Is subprime auto finance a financial-disaster-in-the-making?
Well, according to NPR’s “All Things Considered,” it is. The public radio organization last week sounded the subprime auto finance alarm (hear the segment below), joining a growing chorus of such claims (see here and here).
The NPR report doesn’t add much, although it does feature noted economist Mark Zandi saying that the situation requires vigilance:
“I wouldn’t send off red flares at this point, but I think we should be shining a very bright light on practices in the industry just to make sure that things are being done properly so that this does not become a problem in the future,” Zandi says.
Regardless of whether subprime lending has gone the way of the mortgage industry — which is extremely hard to believe — Zandi does point out that the auto finance industry is “a lot smaller than the mortgage market.”
At least NPR got that right.
As for The New York Times, today it lamented the influx of capital into auto finance.
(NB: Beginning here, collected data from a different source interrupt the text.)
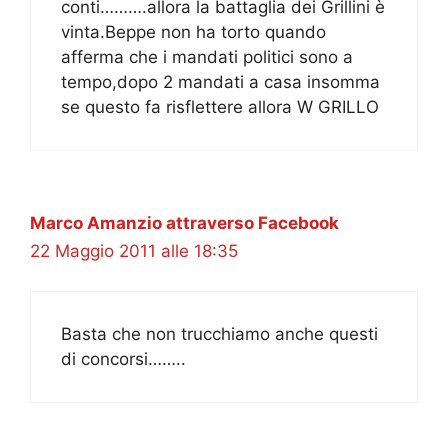
conti……….allora la battaglia dei Grillini è
vinta.Beppe non ha torto quando
afferma che i mandati politici sono a
tempo,dopo 2 mandati a casa insomma
se questo fa risflettere allora W GRILLO
Marco Amanzio attraverso Facebook
22 Maggio 2011 alle 18:35
Basta che non trucchiamo anche questi
di concorsi……..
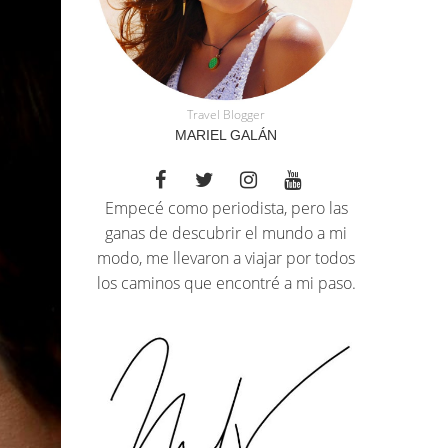
Travel Blogger
MARIEL GALÁN
Empecé como periodista, pero las
ganas de descubrir el mundo a mi
modo, me llevaron a viajar por todos
los caminos que encontré a mi paso.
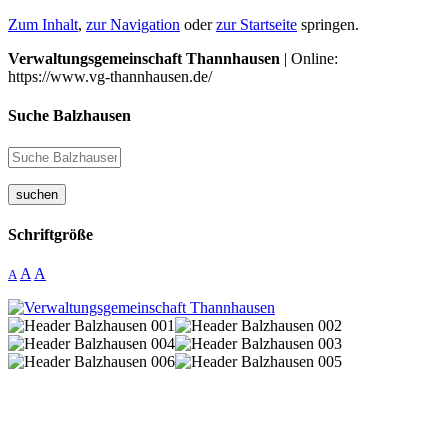
Zum Inhalt
,
zur Navigation
oder
zur Startseite
springen.
Verwaltungsgemeinschaft Thannhausen
| Online:
https://www.vg-thannhausen.de/
Suche Balzhausen
suchen
Schriftgröße
A
A
A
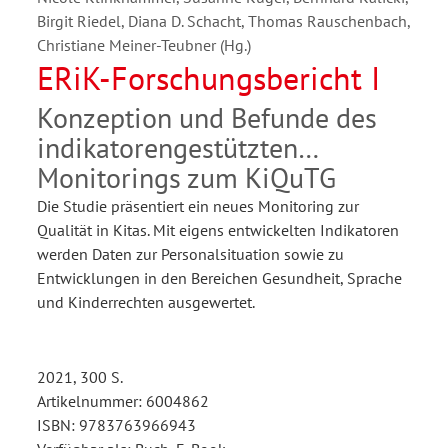
Birgit Riedel, Diana D. Schacht, Thomas Rauschenbach,
Christiane Meiner-Teubner (Hg.)
ERiK-Forschungsbericht I
Konzeption und Befunde des
indikatorengestützten
Monitorings zum KiQuTG
Die Studie präsentiert ein neues Monitoring zur
Qualität in Kitas. Mit eigens entwickelten Indikatoren
werden Daten zur Personalsituation sowie zu
Entwicklungen in den Bereichen Gesundheit, Sprache
und Kinderrechten ausgewertet.
2021, 300 S.
Artikelnummer: 6004862
ISBN: 9783763966943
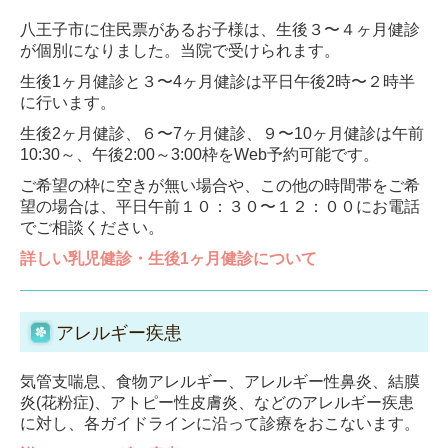
八王子市に住民票があるお子様は、生後３〜４ヶ月健診
が個別になりました。当院で受けられます。
生後1ヶ月健診と３〜4ヶ月健診は
平日午後2時〜２時半
に行います。
生後2ヶ月健診、６〜7ヶ月健診、９〜10ヶ月健診は
午前
10:30～、午後2:00～3:00枠をWeb予約可能です。
ご希望の枠に空きが無い場合や、この他の時間帯をご希
望の場合は、平日午前１０：３０〜１２：００にお電話
でご相談ください。
詳しい乳児健診・生後1ヶ月健診について
アレルギー疾患
気管支喘息、食物アレルギー、アレルギー性鼻炎、結膜
炎(花粉症)、アトピー性皮膚炎、などのアレルギー疾患
に対し、各ガイドラインに沿って診療をおこないます。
Across the country, there is a booming business in lending to the working poor — those Americans with impaired credit who need cars to get to work. But this market is as much about Wall Street’s perpetual demand for high returns as it is about used cars. An influx of investor money is making more loans possible, but all that money may also be enabling excessive risk-taking that could have repercussions throughout the financial system, analysts and regulators caution.
It also took some serious swipes at Santander Consumer USA Holdings Inc. as a sort of poster child for auto finance companies expanding rapidly at the expense of consumers. If you are a lender, this is not a good read.